*** Block opens ***

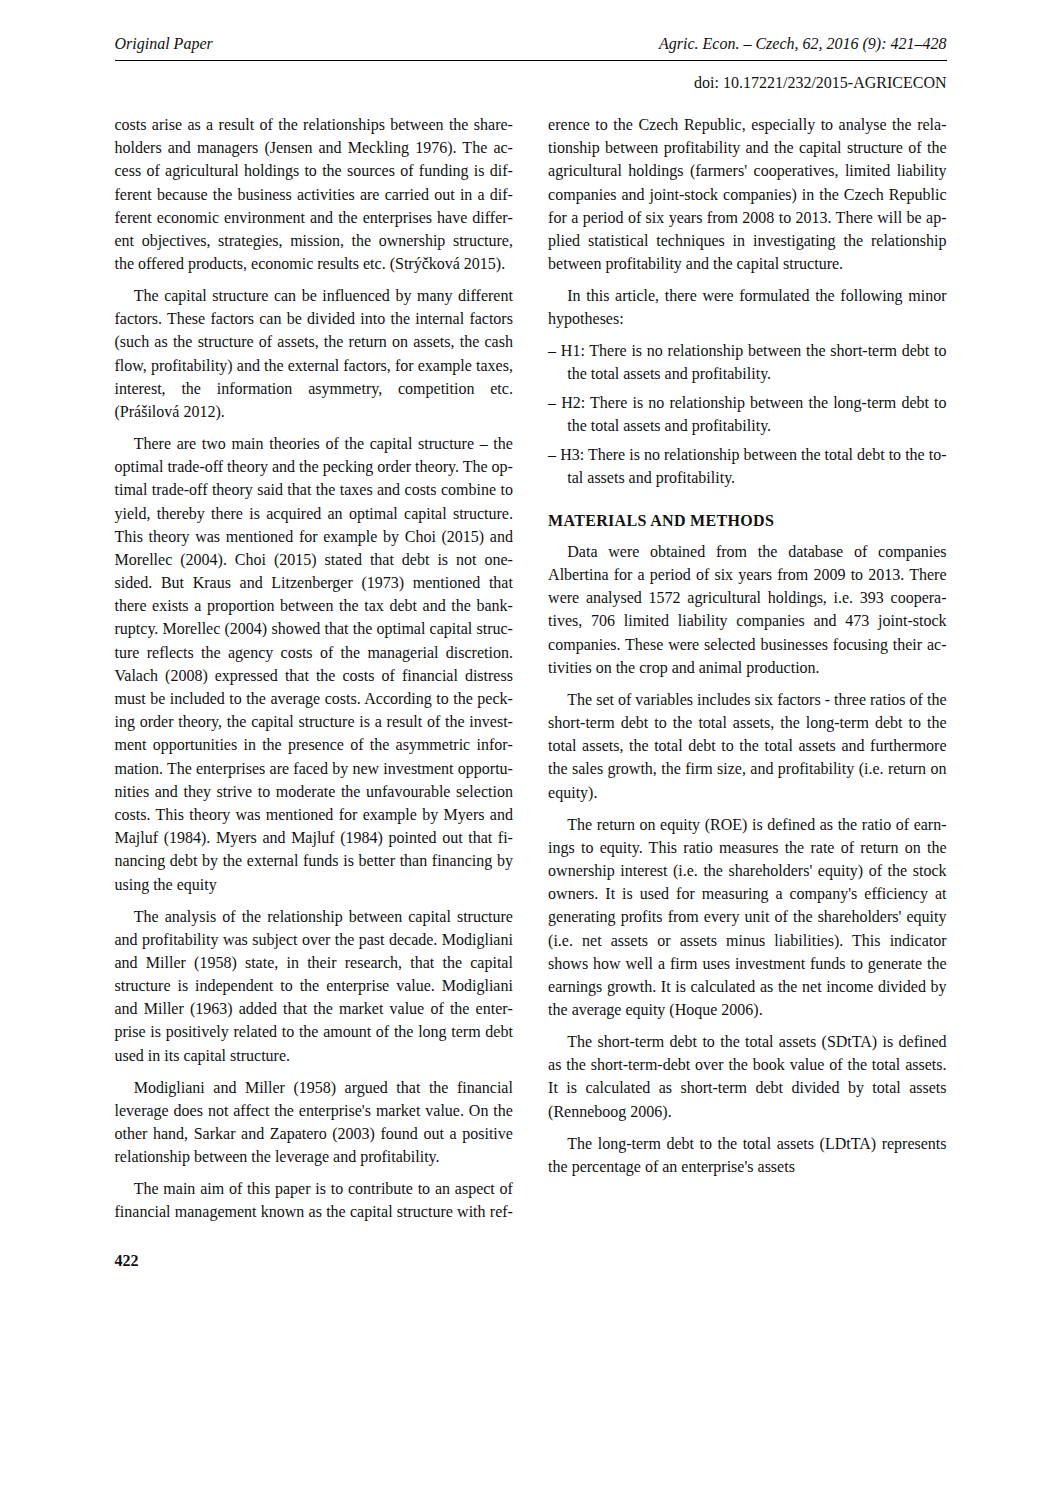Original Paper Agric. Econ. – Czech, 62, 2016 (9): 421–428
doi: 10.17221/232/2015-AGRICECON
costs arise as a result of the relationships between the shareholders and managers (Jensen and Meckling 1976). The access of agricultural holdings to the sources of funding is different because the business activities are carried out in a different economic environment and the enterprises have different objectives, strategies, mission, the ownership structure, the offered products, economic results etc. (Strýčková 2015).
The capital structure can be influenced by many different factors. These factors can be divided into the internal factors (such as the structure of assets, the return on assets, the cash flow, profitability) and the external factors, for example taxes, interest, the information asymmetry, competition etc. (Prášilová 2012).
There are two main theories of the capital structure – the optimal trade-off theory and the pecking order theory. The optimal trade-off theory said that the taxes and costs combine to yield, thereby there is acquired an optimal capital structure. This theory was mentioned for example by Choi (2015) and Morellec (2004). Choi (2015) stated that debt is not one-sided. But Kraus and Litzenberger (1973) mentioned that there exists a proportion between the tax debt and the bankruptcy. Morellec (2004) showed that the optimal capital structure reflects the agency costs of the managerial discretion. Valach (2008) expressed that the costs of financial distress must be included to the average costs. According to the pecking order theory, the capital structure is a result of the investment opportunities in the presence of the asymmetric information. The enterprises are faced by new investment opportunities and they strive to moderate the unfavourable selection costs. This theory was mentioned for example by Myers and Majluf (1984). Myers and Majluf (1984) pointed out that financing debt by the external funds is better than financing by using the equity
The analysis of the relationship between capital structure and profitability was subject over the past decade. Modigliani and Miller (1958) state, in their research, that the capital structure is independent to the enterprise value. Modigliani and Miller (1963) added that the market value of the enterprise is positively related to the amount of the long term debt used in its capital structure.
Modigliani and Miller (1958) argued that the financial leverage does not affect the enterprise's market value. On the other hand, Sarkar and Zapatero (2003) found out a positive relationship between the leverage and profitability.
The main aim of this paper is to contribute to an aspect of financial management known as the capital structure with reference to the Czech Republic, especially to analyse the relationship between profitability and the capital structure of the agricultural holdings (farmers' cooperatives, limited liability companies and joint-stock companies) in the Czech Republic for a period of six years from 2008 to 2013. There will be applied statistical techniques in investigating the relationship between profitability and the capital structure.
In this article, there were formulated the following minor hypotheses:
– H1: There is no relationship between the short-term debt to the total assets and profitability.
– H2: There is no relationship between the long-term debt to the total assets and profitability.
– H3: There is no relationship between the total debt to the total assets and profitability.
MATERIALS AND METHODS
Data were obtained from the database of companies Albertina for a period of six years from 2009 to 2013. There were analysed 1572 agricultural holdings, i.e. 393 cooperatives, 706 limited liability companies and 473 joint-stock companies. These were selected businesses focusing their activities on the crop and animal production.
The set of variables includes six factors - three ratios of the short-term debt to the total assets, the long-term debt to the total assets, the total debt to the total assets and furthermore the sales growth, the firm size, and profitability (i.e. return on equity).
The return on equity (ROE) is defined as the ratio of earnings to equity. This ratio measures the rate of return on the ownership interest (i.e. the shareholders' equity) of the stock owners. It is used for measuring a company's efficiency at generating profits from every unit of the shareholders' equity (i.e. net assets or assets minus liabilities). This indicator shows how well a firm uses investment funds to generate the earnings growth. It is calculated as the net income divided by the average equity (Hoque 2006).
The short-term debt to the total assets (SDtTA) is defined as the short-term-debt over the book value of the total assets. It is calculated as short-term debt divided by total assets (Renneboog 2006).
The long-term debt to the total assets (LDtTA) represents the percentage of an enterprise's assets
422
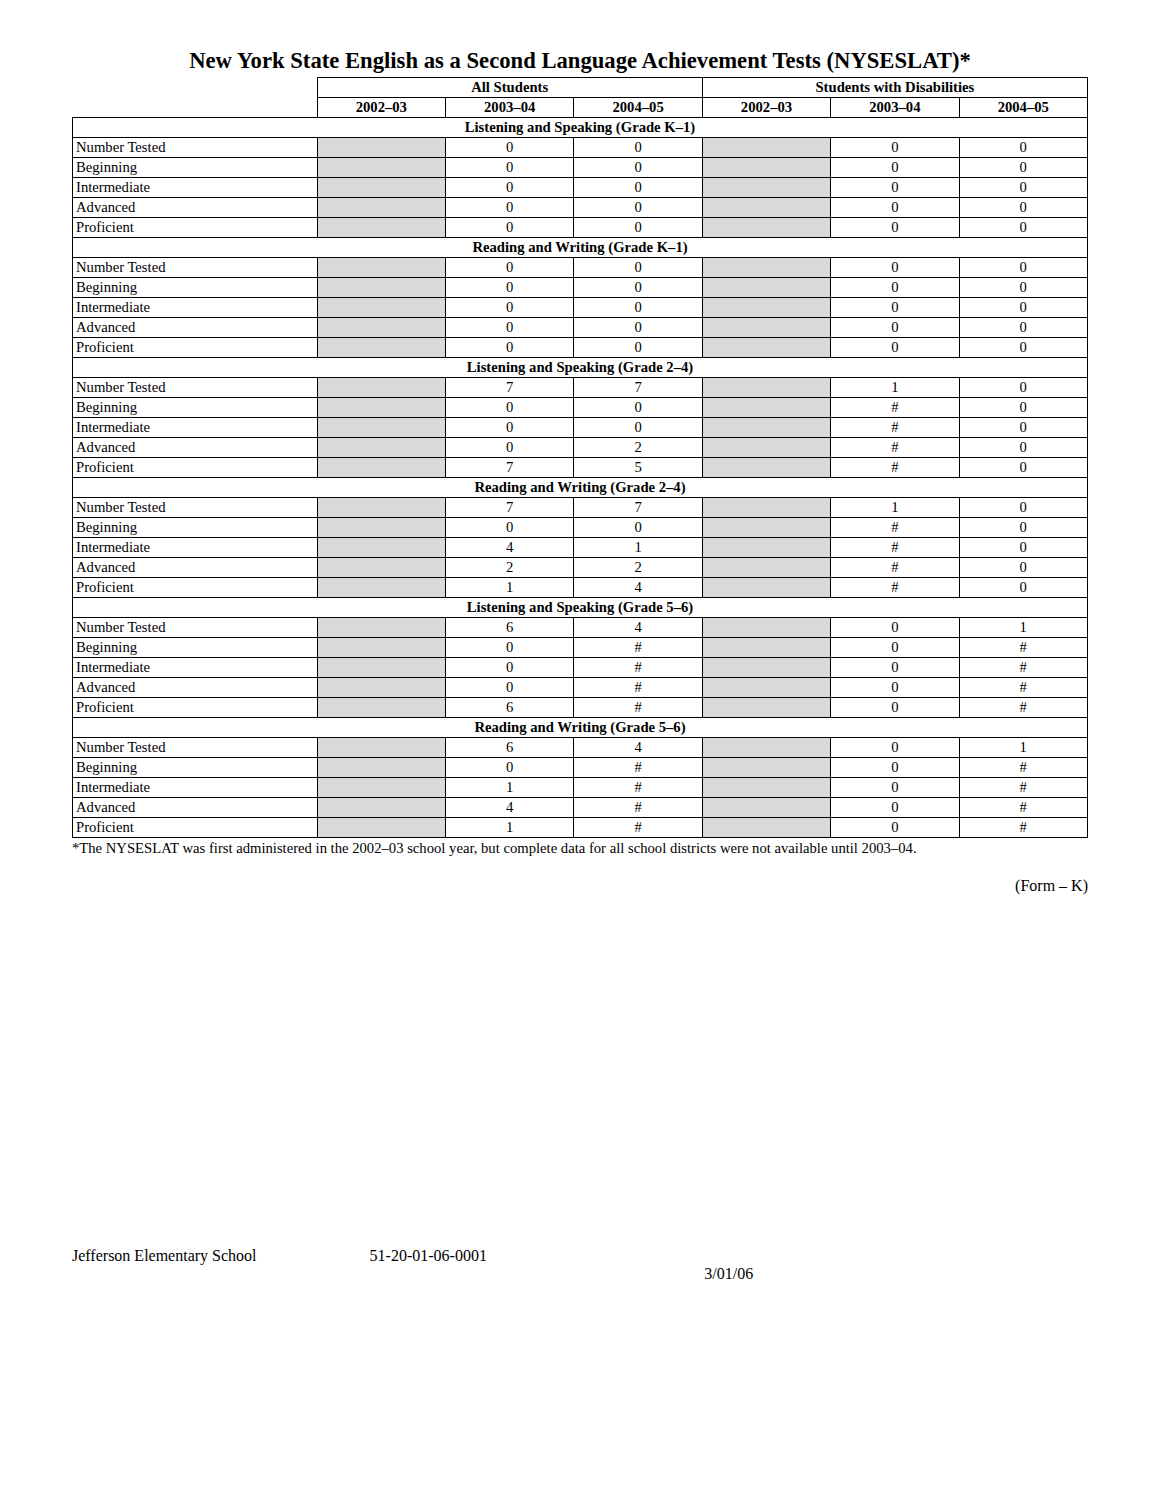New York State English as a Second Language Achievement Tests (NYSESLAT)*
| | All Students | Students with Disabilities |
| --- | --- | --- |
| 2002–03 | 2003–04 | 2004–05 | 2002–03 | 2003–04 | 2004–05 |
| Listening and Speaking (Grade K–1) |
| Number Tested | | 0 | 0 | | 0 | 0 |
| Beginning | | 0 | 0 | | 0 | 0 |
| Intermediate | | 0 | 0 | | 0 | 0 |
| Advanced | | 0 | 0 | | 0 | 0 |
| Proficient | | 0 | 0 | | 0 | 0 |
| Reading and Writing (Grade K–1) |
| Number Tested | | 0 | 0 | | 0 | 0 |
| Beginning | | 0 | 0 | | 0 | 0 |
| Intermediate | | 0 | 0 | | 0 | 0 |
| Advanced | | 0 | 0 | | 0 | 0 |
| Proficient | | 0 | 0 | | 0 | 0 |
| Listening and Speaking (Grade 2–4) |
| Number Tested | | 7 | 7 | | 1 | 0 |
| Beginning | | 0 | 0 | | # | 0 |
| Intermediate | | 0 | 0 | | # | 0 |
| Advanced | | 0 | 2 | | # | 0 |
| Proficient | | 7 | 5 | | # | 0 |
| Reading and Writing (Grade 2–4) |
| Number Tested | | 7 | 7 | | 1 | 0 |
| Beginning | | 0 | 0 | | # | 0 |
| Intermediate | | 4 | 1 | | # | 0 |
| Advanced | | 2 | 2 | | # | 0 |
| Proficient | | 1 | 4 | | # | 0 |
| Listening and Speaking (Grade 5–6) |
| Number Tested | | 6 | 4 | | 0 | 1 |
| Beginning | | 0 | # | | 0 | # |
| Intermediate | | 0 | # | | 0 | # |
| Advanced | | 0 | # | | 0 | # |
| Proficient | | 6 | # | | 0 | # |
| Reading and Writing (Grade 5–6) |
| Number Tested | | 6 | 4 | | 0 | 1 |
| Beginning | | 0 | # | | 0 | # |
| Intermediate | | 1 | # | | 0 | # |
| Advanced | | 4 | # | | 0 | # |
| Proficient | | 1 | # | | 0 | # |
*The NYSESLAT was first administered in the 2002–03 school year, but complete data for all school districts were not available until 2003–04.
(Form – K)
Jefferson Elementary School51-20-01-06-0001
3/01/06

*** Block closes ***

Above are the records; repeat them exactly, omitting every picture.

Original Paper Agric. Econ. – Czech, 62, 2016 (9): 421–428
doi: 10.17221/232/2015-AGRICECON
costs arise as a result of the relationships between the shareholders and managers (Jensen and Meckling 1976). The access of agricultural holdings to the sources of funding is different because the business activities are carried out in a different economic environment and the enterprises have different objectives, strategies, mission, the ownership structure, the offered products, economic results etc. (Strýčková 2015).
The capital structure can be influenced by many different factors. These factors can be divided into the internal factors (such as the structure of assets, the return on assets, the cash flow, profitability) and the external factors, for example taxes, interest, the information asymmetry, competition etc. (Prášilová 2012).
There are two main theories of the capital structure – the optimal trade-off theory and the pecking order theory. The optimal trade-off theory said that the taxes and costs combine to yield, thereby there is acquired an optimal capital structure. This theory was mentioned for example by Choi (2015) and Morellec (2004). Choi (2015) stated that debt is not one-sided. But Kraus and Litzenberger (1973) mentioned that there exists a proportion between the tax debt and the bankruptcy. Morellec (2004) showed that the optimal capital structure reflects the agency costs of the managerial discretion. Valach (2008) expressed that the costs of financial distress must be included to the average costs. According to the pecking order theory, the capital structure is a result of the investment opportunities in the presence of the asymmetric information. The enterprises are faced by new investment opportunities and they strive to moderate the unfavourable selection costs. This theory was mentioned for example by Myers and Majluf (1984). Myers and Majluf (1984) pointed out that financing debt by the external funds is better than financing by using the equity
The analysis of the relationship between capital structure and profitability was subject over the past decade. Modigliani and Miller (1958) state, in their research, that the capital structure is independent to the enterprise value. Modigliani and Miller (1963) added that the market value of the enterprise is positively related to the amount of the long term debt used in its capital structure.
Modigliani and Miller (1958) argued that the financial leverage does not affect the enterprise's market value. On the other hand, Sarkar and Zapatero (2003) found out a positive relationship between the leverage and profitability.
The main aim of this paper is to contribute to an aspect of financial management known as the capital structure with reference to the Czech Republic, especially to analyse the relationship between profitability and the capital structure of the agricultural holdings (farmers' cooperatives, limited liability companies and joint-stock companies) in the Czech Republic for a period of six years from 2008 to 2013. There will be applied statistical techniques in investigating the relationship between profitability and the capital structure.
In this article, there were formulated the following minor hypotheses:
– H1: There is no relationship between the short-term debt to the total assets and profitability.
– H2: There is no relationship between the long-term debt to the total assets and profitability.
– H3: There is no relationship between the total debt to the total assets and profitability.
MATERIALS AND METHODS
Data were obtained from the database of companies Albertina for a period of six years from 2009 to 2013. There were analysed 1572 agricultural holdings, i.e. 393 cooperatives, 706 limited liability companies and 473 joint-stock companies. These were selected businesses focusing their activities on the crop and animal production.
The set of variables includes six factors - three ratios of the short-term debt to the total assets, the long-term debt to the total assets, the total debt to the total assets and furthermore the sales growth, the firm size, and profitability (i.e. return on equity).
The return on equity (ROE) is defined as the ratio of earnings to equity. This ratio measures the rate of return on the ownership interest (i.e. the shareholders' equity) of the stock owners. It is used for measuring a company's efficiency at generating profits from every unit of the shareholders' equity (i.e. net assets or assets minus liabilities). This indicator shows how well a firm uses investment funds to generate the earnings growth. It is calculated as the net income divided by the average equity (Hoque 2006).
The short-term debt to the total assets (SDtTA) is defined as the short-term-debt over the book value of the total assets. It is calculated as short-term debt divided by total assets (Renneboog 2006).
The long-term debt to the total assets (LDtTA) represents the percentage of an enterprise's assets
422
New York State English as a Second Language Achievement Tests (NYSESLAT)*
| | All Students | Students with Disabilities |
| --- | --- | --- |
| 2002–03 | 2003–04 | 2004–05 | 2002–03 | 2003–04 | 2004–05 |
| Listening and Speaking (Grade K–1) |
| Number Tested | | 0 | 0 | | 0 | 0 |
| Beginning | | 0 | 0 | | 0 | 0 |
| Intermediate | | 0 | 0 | | 0 | 0 |
| Advanced | | 0 | 0 | | 0 | 0 |
| Proficient | | 0 | 0 | | 0 | 0 |
| Reading and Writing (Grade K–1) |
| Number Tested | | 0 | 0 | | 0 | 0 |
| Beginning | | 0 | 0 | | 0 | 0 |
| Intermediate | | 0 | 0 | | 0 | 0 |
| Advanced | | 0 | 0 | | 0 | 0 |
| Proficient | | 0 | 0 | | 0 | 0 |
| Listening and Speaking (Grade 2–4) |
| Number Tested | | 7 | 7 | | 1 | 0 |
| Beginning | | 0 | 0 | | # | 0 |
| Intermediate | | 0 | 0 | | # | 0 |
| Advanced | | 0 | 2 | | # | 0 |
| Proficient | | 7 | 5 | | # | 0 |
| Reading and Writing (Grade 2–4) |
| Number Tested | | 7 | 7 | | 1 | 0 |
| Beginning | | 0 | 0 | | # | 0 |
| Intermediate | | 4 | 1 | | # | 0 |
| Advanced | | 2 | 2 | | # | 0 |
| Proficient | | 1 | 4 | | # | 0 |
| Listening and Speaking (Grade 5–6) |
| Number Tested | | 6 | 4 | | 0 | 1 |
| Beginning | | 0 | # | | 0 | # |
| Intermediate | | 0 | # | | 0 | # |
| Advanced | | 0 | # | | 0 | # |
| Proficient | | 6 | # | | 0 | # |
| Reading and Writing (Grade 5–6) |
| Number Tested | | 6 | 4 | | 0 | 1 |
| Beginning | | 0 | # | | 0 | # |
| Intermediate | | 1 | # | | 0 | # |
| Advanced | | 4 | # | | 0 | # |
| Proficient | | 1 | # | | 0 | # |
*The NYSESLAT was first administered in the 2002–03 school year, but complete data for all school districts were not available until 2003–04.
(Form – K)
Jefferson Elementary School51-20-01-06-0001
3/01/06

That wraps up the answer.